# Records provided
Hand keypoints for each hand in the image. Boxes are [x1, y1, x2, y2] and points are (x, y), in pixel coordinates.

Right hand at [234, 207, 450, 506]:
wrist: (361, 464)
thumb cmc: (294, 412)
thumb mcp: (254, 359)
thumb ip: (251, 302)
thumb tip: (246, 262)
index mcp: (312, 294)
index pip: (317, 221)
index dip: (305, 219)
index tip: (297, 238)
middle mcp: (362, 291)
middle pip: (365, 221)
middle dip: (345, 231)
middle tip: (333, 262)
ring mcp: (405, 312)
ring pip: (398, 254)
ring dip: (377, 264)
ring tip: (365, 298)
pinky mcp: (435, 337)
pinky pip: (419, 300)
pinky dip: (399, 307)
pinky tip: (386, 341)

* * *

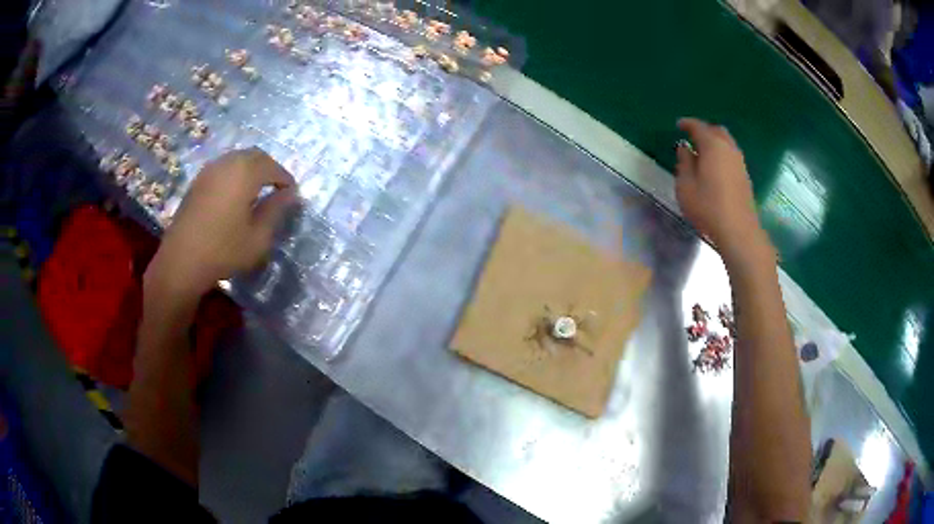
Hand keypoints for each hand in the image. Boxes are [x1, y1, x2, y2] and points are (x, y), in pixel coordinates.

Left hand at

---

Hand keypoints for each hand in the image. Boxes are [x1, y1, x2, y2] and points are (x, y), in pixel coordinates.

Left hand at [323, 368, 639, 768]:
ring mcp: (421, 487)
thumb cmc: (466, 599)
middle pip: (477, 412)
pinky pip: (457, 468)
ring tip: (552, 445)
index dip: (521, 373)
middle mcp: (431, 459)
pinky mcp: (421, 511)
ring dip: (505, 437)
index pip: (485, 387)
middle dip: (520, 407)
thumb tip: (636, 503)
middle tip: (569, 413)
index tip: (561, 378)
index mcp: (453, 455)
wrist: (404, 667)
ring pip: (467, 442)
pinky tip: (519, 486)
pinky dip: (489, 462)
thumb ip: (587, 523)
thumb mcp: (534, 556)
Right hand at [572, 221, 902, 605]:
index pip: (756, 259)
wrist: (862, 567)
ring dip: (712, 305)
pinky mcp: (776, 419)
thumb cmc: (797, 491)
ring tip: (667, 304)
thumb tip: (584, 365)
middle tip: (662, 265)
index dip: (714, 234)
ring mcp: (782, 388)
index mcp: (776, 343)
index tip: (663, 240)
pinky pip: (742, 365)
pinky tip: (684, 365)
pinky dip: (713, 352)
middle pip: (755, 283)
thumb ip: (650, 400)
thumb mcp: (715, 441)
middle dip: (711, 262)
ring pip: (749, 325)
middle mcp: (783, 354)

# What to do
Copy all the lines above that hold the string "middle".

# Exercise response
middle mcp: (362, 291)
middle pip: (365, 221)
middle dip: (345, 231)
middle tip: (333, 262)
middle pip: (477, 412)
middle mcp: (431, 459)
middle dip: (520, 407)
middle tip: (569, 413)
middle tip: (662, 265)
middle pip: (755, 283)
middle dip: (711, 262)
middle mcp: (783, 354)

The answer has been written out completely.